Drug – bio-affecting and body treating compositions – Antigen – epitope – or other immunospecific immunoeffector
Patent
1993-12-06
1997-01-21
Housel, James C.
Drug, bio-affecting and body treating compositions
Antigen, epitope, or other immunospecific immunoeffector
4242771, 5303888, 435 723, 436 71, A61K 3120, A61K 3438
Patent
active
055957382
DESCRIPTION:
BRIEF SUMMARY
BACKGROUND OF THE INVENTION
Colorectal cancer is the second most prevalent cancer in the United States, affecting both men and women. Until recently, the only viable treatment for this disease has been surgery, which has a poor prognosis for patients with transmural extension of tumor and metastasis to regional lymph nodes. A dramatically improved prognosis was indicated in a recently reported randomized Phase II-active specific immunotherapy trial, which showed that immunization of patients with autologous tumor cells admixed with Tice BCG (Bacillus Calmette Guerin) (Institute for Tuberculosis Research, Chicago, Ill.) significantly increased delayed cutaneous hypersensitivity responses and, over a four year period of time, significantly decreased recurrence and mortality.
There have been numerous publications describing the identification of colon carcinoma-associated antigens. The majority of these antigens were identified using monoclonal antibodies generated by immunizing mice with some form of the colon tumor (extracts, dissociated cells, membrane preparations, and etc.) or colon tumor cell lines. These mouse antibodies identify a repertoire of antigens that were antigenic in the mouse. In addition to these studies, there are several reports of human monoclonal antibodies that show specific reactivity with tumor material.
Using peripheral blood B-cells from colorectal patients actively immunized with autologous tumor cells and BCG in immunotherapy protocols, we have successfully developed a strategy for producing human anti-tumor monoclonal antibodies. Unlike mouse monoclonal antibodies generated against human colon cancer, which often recognize tissue components also found in healthy individuals, such as CEA, our human monoclonal antibodies exhibit no reactivity with CEA, blood group determinants or histocompatibility antigens, indicating that these antibodies are characterized by a specificity confined to those epitopes that are recognized as immunogenic in the autologous host.
We have used these human monoclonal antibodies as probes to identify tumor antigens. We have identified a particular antigen in colon tumors, extracts of colon tumor cell lines and human tumor xenografts generated in nude mice. The subject antigen is characterized by containing an epitope recognized by human monoclonal antibody (MCA) 81AV78.

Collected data
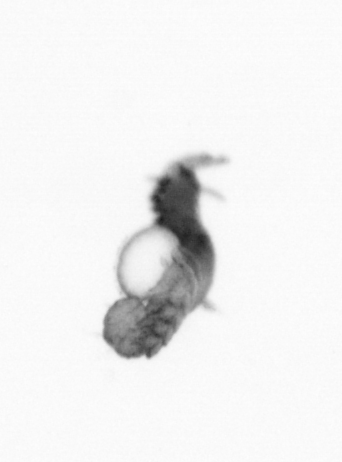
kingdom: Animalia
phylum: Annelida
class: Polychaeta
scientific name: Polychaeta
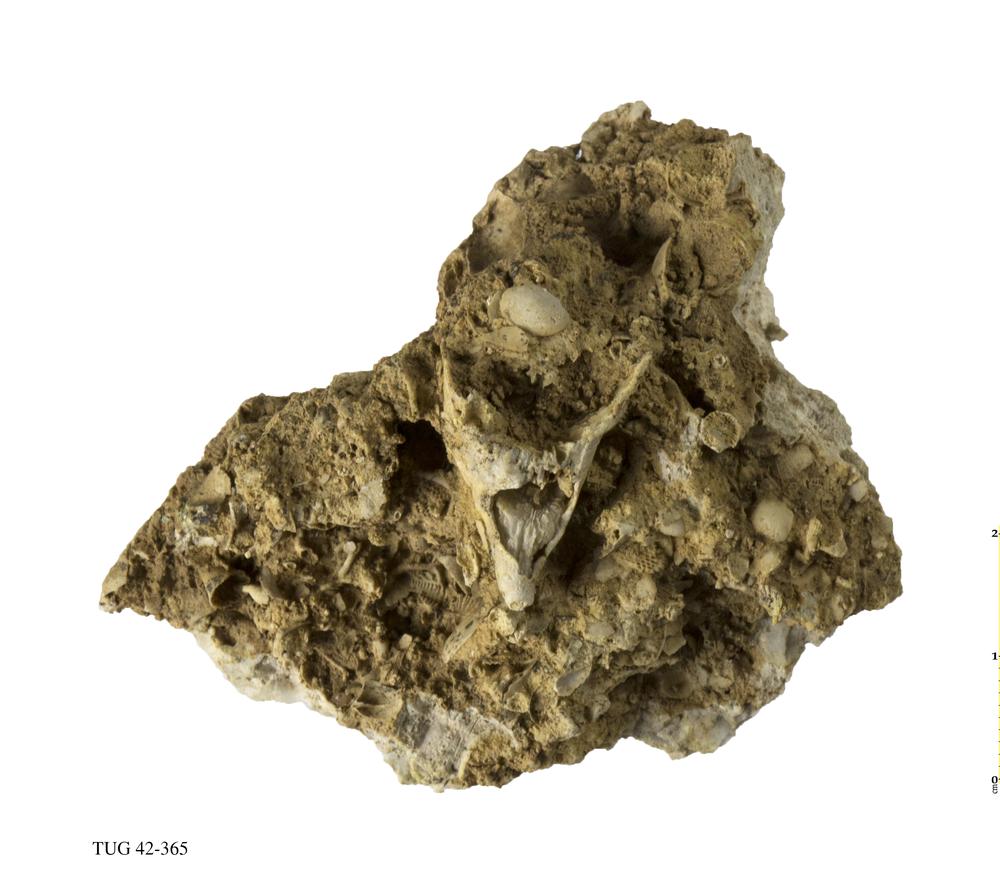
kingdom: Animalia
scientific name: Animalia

...

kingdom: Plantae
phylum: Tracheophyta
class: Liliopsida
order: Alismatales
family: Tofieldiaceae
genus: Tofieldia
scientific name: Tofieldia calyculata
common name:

...

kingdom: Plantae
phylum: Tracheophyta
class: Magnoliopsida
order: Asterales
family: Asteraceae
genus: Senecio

Questions on the material
A. Copy the colon tumor antigen passage, starting with "Using peripheral blood" and going on through "the autologous host.", but put "patient-derived" in place of "autologous".
B. Write what comes next in the colon tumor antigen patent text, picking up after its final sentence.

Answer section
A.
Using peripheral blood B-cells from colorectal patients actively immunized with patient-derived tumor cells and BCG in immunotherapy protocols, we have successfully developed a strategy for producing human anti-tumor monoclonal antibodies. Unlike mouse monoclonal antibodies generated against human colon cancer, which often recognize tissue components also found in healthy individuals, such as CEA, our human monoclonal antibodies exhibit no reactivity with CEA, blood group determinants or histocompatibility antigens, indicating that these antibodies are characterized by a specificity confined to those epitopes that are recognized as immunogenic in the patient-derived host.

B.
SUMMARY OF THE INVENTION
CTAA 81AV78 is a tumor associated antigen recognized by the human monoclonal antibody 81AV78 claimed in copending application U.S. Ser. No. 07/701,281 filed May 16, 1991 for Tumor Associated Monoclonal Antibody 81AV78, by Hanna et al., and included herein by reference. This IgM monoclonal antibody is found to be reactive with a cell surface antigen in various tumor cell lines. CTAA 81AV78 is found in lipid extracts of colon tumor cell lines, primary colon tumors, and colon tumor xenograft tissues. The antigen has been found to be acidic in nature and can be purified by various thin layer chromatographic and column chromatographic techniques.
The invention also relates to the use of antibodies to the antigen containing this epitope for diagnosis and monitoring of treatment of cancer and to the use of this antigen in the preparation of vaccines to elicit an immune response similar to that obtained against tumor cells containing this epitope.
BRIEF DESCRIPTION OF THE DRAWINGS
FIGS. 1A-1D show two dimensional TLC of two sets of tumor FIGS. 1C and 1D) and normal tissue (FIGS. 1A and 1B). These figures show the CTAA 81AV78-4A and CTAA 81AV78-5 are present in tumor tissue extracts but were not found in normal colon tissue extract.
FIG. 2 Purity of CTAA 81AV78-4A and 5 By TLC.
FIG. 3 Immunoreactivity of CTAA 81AV78-4A and 5 With MCA 81AV78.
FIG. 4 CTAA 81AV78-4A and 5 purified by thin layer chromatography Are Positive For Phosphate Groups After TLC.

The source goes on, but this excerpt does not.